Task brief:
Retype the records line for line, starting at the very first line and ending with the line that contains "11 λεπτά να διαβαστεί", keeping every character unchanged.

Information supplied:

§ §

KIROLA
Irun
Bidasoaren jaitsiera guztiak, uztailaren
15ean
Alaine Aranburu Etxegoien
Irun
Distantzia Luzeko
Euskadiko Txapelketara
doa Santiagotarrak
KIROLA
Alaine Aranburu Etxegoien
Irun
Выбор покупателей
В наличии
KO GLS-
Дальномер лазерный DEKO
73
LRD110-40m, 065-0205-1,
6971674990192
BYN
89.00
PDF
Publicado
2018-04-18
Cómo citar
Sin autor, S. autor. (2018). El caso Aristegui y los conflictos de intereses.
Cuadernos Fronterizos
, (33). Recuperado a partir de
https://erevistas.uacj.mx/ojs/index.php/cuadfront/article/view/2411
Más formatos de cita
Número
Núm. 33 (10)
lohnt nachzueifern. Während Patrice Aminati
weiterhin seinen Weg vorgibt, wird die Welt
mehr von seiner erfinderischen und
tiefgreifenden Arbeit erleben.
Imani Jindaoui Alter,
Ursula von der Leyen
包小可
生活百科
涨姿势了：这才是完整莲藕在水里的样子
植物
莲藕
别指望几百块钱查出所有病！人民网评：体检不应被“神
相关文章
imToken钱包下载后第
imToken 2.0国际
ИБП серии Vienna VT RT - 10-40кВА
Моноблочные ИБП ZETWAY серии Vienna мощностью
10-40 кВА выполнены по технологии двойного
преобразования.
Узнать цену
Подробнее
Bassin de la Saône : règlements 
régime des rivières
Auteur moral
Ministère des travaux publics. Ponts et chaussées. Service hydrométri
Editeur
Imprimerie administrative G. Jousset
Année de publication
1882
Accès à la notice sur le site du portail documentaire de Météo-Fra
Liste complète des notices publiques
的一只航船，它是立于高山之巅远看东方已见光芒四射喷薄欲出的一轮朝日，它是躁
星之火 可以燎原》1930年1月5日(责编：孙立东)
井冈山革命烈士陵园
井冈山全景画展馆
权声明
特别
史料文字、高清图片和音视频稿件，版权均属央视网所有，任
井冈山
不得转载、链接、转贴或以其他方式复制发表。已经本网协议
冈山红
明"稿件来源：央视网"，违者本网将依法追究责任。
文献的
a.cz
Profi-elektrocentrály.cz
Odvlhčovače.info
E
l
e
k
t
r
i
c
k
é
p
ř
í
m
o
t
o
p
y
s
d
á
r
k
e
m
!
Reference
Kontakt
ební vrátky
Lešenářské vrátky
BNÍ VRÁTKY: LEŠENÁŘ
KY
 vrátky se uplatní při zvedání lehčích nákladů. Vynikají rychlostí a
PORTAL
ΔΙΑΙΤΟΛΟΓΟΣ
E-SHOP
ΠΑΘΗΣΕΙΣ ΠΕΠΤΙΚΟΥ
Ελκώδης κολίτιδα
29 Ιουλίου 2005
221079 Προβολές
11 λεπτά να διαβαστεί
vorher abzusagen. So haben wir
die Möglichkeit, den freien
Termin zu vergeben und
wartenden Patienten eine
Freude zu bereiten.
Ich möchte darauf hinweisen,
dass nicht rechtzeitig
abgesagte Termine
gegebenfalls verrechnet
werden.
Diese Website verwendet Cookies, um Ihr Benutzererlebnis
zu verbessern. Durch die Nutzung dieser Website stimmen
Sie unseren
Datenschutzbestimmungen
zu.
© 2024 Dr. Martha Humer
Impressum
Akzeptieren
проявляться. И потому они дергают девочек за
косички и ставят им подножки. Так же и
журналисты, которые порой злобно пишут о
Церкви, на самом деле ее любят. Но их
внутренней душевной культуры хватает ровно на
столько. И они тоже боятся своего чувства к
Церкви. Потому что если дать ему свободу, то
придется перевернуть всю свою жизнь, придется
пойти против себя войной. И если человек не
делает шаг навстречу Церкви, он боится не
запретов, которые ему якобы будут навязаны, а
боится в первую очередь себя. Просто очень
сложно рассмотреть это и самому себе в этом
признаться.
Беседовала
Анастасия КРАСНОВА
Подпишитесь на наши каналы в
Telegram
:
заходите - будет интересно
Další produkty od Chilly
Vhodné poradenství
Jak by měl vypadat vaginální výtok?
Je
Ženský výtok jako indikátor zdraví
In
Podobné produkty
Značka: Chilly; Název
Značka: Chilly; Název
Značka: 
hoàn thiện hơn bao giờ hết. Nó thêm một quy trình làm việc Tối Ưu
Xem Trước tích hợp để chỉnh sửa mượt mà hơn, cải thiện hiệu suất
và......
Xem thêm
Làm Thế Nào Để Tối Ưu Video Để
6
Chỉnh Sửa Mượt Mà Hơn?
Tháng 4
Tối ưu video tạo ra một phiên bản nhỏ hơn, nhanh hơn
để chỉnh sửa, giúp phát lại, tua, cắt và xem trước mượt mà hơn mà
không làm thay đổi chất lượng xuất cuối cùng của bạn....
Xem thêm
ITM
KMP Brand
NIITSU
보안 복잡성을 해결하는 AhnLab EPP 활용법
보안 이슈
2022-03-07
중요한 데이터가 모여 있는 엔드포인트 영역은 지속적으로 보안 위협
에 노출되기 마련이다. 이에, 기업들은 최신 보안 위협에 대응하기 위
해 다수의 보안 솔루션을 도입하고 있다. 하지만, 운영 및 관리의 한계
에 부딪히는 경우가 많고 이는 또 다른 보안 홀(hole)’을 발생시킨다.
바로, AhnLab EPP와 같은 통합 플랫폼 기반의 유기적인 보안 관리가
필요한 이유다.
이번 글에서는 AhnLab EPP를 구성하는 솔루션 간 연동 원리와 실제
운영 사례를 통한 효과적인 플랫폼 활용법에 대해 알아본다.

§ §

Written answer:
KIROLA
Irun
Bidasoaren jaitsiera guztiak, uztailaren
15ean
Alaine Aranburu Etxegoien
Irun
Distantzia Luzeko
Euskadiko Txapelketara
doa Santiagotarrak
KIROLA
Alaine Aranburu Etxegoien
Irun
Выбор покупателей
В наличии
KO GLS-
Дальномер лазерный DEKO
73
LRD110-40m, 065-0205-1,
6971674990192
BYN
89.00
PDF
Publicado
2018-04-18
Cómo citar
Sin autor, S. autor. (2018). El caso Aristegui y los conflictos de intereses.
Cuadernos Fronterizos
, (33). Recuperado a partir de
https://erevistas.uacj.mx/ojs/index.php/cuadfront/article/view/2411
Más formatos de cita
Número
Núm. 33 (10)
lohnt nachzueifern. Während Patrice Aminati
weiterhin seinen Weg vorgibt, wird die Welt
mehr von seiner erfinderischen und
tiefgreifenden Arbeit erleben.
Imani Jindaoui Alter,
Ursula von der Leyen
包小可
生活百科
涨姿势了：这才是完整莲藕在水里的样子
植物
莲藕
别指望几百块钱查出所有病！人民网评：体检不应被“神
相关文章
imToken钱包下载后第
imToken 2.0国际
ИБП серии Vienna VT RT - 10-40кВА
Моноблочные ИБП ZETWAY серии Vienna мощностью
10-40 кВА выполнены по технологии двойного
преобразования.
Узнать цену
Подробнее
Bassin de la Saône : règlements 
régime des rivières
Auteur moral
Ministère des travaux publics. Ponts et chaussées. Service hydrométri
Editeur
Imprimerie administrative G. Jousset
Année de publication
1882
Accès à la notice sur le site du portail documentaire de Météo-Fra
Liste complète des notices publiques
的一只航船，它是立于高山之巅远看东方已见光芒四射喷薄欲出的一轮朝日，它是躁
星之火 可以燎原》1930年1月5日(责编：孙立东)
井冈山革命烈士陵园
井冈山全景画展馆
权声明
特别
史料文字、高清图片和音视频稿件，版权均属央视网所有，任
井冈山
不得转载、链接、转贴或以其他方式复制发表。已经本网协议
冈山红
明"稿件来源：央视网"，违者本网将依法追究责任。
文献的
a.cz
Profi-elektrocentrály.cz
Odvlhčovače.info
E
l
e
k
t
r
i
c
k
é
p
ř
í
m
o
t
o
p
y
s
d
á
r
k
e
m
!
Reference
Kontakt
ební vrátky
Lešenářské vrátky
BNÍ VRÁTKY: LEŠENÁŘ
KY
 vrátky se uplatní při zvedání lehčích nákladů. Vynikají rychlostí a
PORTAL
ΔΙΑΙΤΟΛΟΓΟΣ
E-SHOP
ΠΑΘΗΣΕΙΣ ΠΕΠΤΙΚΟΥ
Ελκώδης κολίτιδα
29 Ιουλίου 2005
221079 Προβολές
11 λεπτά να διαβαστεί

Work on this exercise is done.